Popular and inspirational teacher Harvey Mandel dies

Flags will fly at half-mast as York University mourns the passing of Dr. Harvey Mandel (right), professor of psychology in the Faculty of Arts. Dr. Mandel died suddenly yesterday after suffering a heart attack while delivering one of his famous and inspirational lectures.

“We are in shock,” said David W. Reid, Chair of the Department of Psychology, Faculty of Arts. “He was here longer than most of us and his civility, sense of humour and attention to people personally touched so many. That is why we are going to miss him so deeply. He was one of the best teachers at York.” 

Dr. Mandel was a licensed clinical psychologist in Ontario. He received his BSc degree from McGill University, where he majored in psychology and physiology, and his MSc and PhD degrees in psychology from the Illinois Institute of Technology.

He was honoured with teacher of the year awards three times: in his department (1996), in the Faculty of Arts (1998) and across the University (2000). His undergraduate course in Abnormal Psychology was one of the most popular courses at York.

“He had a devotion and a humanity about him,” said Reid. “He really got through to people. On a personal note, I relied on his superb judgment. He was like a brother to me as an academic colleague.”
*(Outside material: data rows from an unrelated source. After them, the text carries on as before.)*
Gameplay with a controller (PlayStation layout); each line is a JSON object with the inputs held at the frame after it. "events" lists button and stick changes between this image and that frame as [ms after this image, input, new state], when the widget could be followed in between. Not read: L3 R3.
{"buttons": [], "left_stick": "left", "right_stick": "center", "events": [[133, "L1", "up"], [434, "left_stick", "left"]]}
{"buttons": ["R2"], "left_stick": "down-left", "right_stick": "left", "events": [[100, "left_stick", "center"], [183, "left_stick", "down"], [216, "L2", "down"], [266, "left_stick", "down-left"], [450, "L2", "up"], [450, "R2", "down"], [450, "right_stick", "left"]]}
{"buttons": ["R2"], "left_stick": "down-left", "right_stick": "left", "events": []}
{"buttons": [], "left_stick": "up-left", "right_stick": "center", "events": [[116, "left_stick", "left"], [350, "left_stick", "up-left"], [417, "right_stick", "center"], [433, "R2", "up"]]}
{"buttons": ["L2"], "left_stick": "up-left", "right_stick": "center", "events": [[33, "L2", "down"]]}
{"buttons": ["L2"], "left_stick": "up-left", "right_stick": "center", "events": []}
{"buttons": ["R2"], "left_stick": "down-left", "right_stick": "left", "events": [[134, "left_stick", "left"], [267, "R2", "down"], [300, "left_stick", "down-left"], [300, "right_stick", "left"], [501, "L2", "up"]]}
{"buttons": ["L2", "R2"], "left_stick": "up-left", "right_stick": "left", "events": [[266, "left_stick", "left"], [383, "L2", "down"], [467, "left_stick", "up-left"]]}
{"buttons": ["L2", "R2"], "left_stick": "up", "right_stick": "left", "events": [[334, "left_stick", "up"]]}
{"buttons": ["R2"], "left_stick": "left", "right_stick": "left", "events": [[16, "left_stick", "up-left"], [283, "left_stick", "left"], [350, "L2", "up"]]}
In 1986, Dr. Mandel founded the Institute on Achievement and Motivation at York University. At the institute, he conducted research on why some 20 per cent of high school and university students do not perform to their full potential, and how to help them achieve it. The research resulted in the development of a computerized psychological test that identifies different types of underachievers. Known as the Achievement Motivation Inventory, the test is now used in high schools and universities across North America.

Dr. Mandel also authored the best-selling book for parents of underachievers, Could Do Better: Why Children Underachieve and What to Do About It (1995, HarperCollins). He was a sought-after speaker at many school boards in Canada and the United States.

A service of remembrance is being planned; details will be forthcoming.